I don't know what's going on, but maybe I should have done my kid check earlier. I barely even felt a twitch (and I'm not 100% sure I did), but I can't feel the kids moving. I can feel lumps on her belly, but no movement from them. There's no discharge, and sometimes they won't be in the same place, but if they are dead, would she abort now, or would she carry them to term? Is the movement something I should be really concerned about, or could it just be a sign of no room left in her uterus?


----------



## milk and honey (Oct 31, 2010)

*Re: Zelda's (Jenny's) countdown begins! *concerned**

I would just wait and try to feel again later... My girl's belly seemed to still for the last few days... but last night it was back to thumping and bumping around.. sometimes it's all timing.
Or perhaps they are quieting down before they enter the world!


----------



## toth boer goats (Jul 20, 2008)

*Re: Zelda's (Jenny's) countdown begins! *concerned**

Sometimes ...you won't feel kid movement... where are you feeling?

feel just in front of her udder or ...on her right side..... feel at different times of the day....

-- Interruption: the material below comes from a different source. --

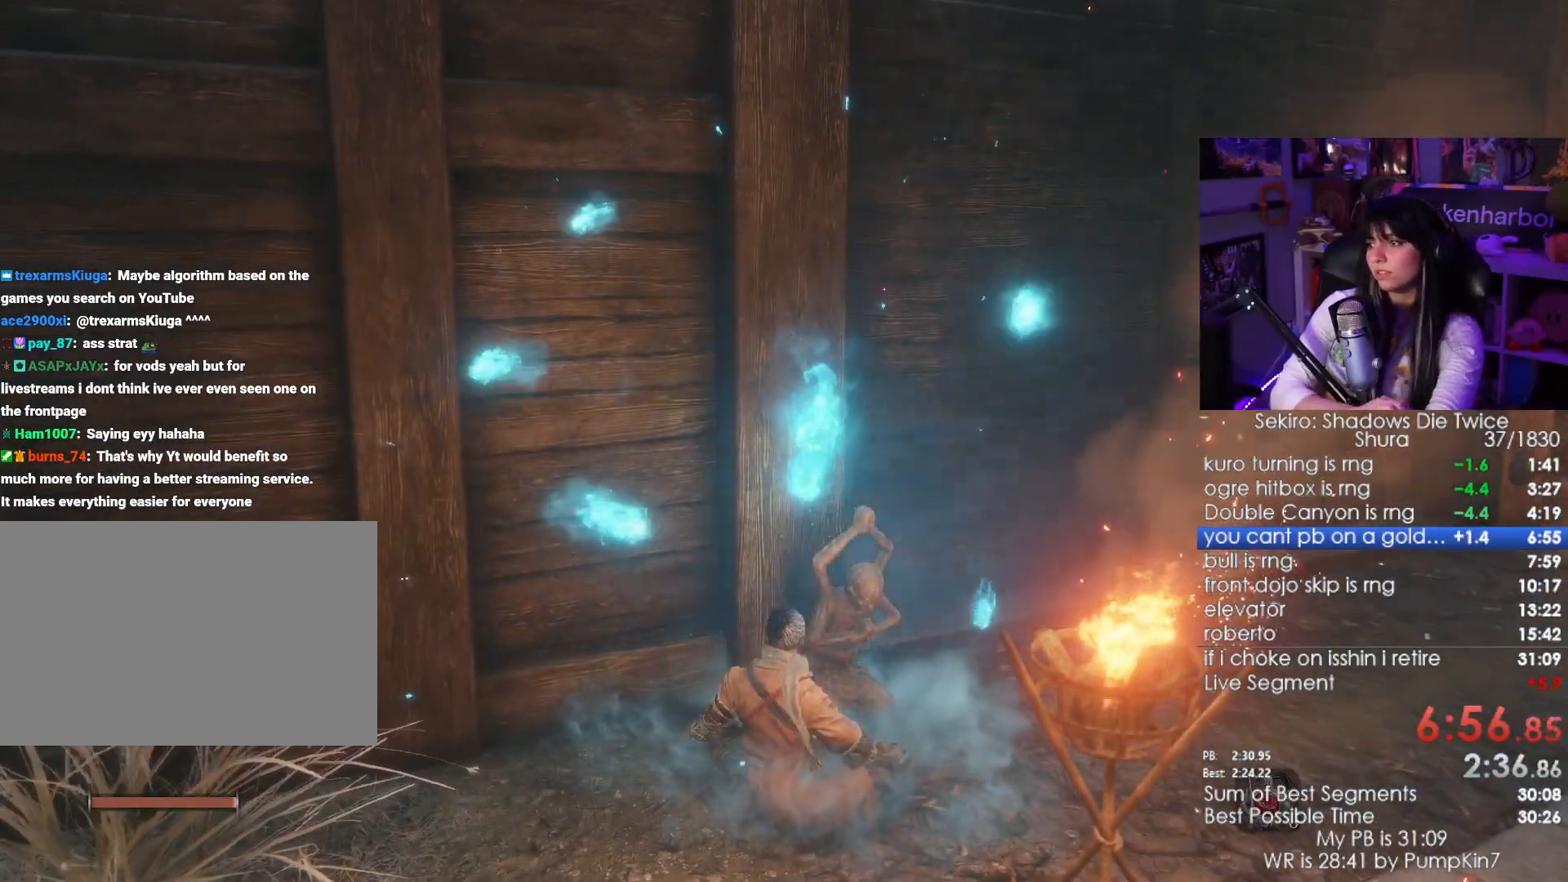
{"keys": [], "mouse": [], "events": []}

If by any chance... she has dead kids in there....she should carry them to term ....unless something is majorly wrong.... and it makes her go into a premature labor....


----------



## TheMixedBag (Oct 16, 2010)

*Re: Zelda's (Jenny's) countdown begins! *concerned**

I've been able to feel them pretty much anywhere from about 6" in front of the udder all the way up on the right side. They've been feeling pretty far back to me, and pretty high up. I'm still feeling the lumps in the same general area, too.


----------



## TinyHoovesRanch (Jan 16, 2010)

*Re: Zelda's (Jenny's) countdown begins! *concerned**

When babies get ready to come out, they dont usually move, I never feel movement in the last few days, because they are getting ready, so they move into the canal and stop moving. Yours could be doing that, or sleeping. On one of my girls I NEVER felt movement, just saw lumps, and she kidded with 2 healthy WILD little babies, so try to stay positive.


----------



## TheMixedBag (Oct 16, 2010)

*Re: Zelda's (Jenny's) countdown begins! *concerned**

I'm more concerned for her health at the moment, since the kids are probably going to end up as slaughter kids anyways. I'll have my husband do a recheck and see if we can't dig out a stethoscope and hear something.


----------



## TinyHoovesRanch (Jan 16, 2010)

*Re: Zelda's (Jenny's) countdown begins! *concerned**

Whats wrong with her? Is she acting weird?


----------



## TheMixedBag (Oct 16, 2010)

*Re: Zelda's (Jenny's) countdown begins! *concerned**

She's not really doing anything different right now, she's still wolfing down feed, keeping away from the other 2 (they don't agree with each other-at all), etc. The only thing she's been doing different is she's been more lovey than usual, and has taken to licking my hair when I'm bent over poking and prodding. She started that one last week.


----------



## TheMixedBag (Oct 16, 2010)

*Re: Zelda's (Jenny's) countdown begins! *concerned**

Problem solved, kinda. I think one of the kids got twisted so that all I could feel was butts all around. I put my hand right on her belly button and he half-heartedly kicked a couple of times, so I think we're OK for a few more weeks at least.


----------



## liz (Oct 5, 2007)

*Re: Zelda's (Jenny's) countdown begins! *concerned**

I'm sure that everything is fine. One thing that I noticed with my first stillbirth...Binkey went into labor on day 147, 2 days prior, the kid was at the very bottom of her belly, and felt like a brick..when I pushed upward, it fell back like a brick. If you've felt even slight movement, all is well...babies are just running out of room to move easily.


----------



## TheMixedBag (Oct 16, 2010)

*Re: Zelda's (Jenny's) countdown begins! *concerned**

New pics! We've got another 6-7 inches on the ground, so everyone was hiding in the barn. I brought Milky out so I could take better pictures.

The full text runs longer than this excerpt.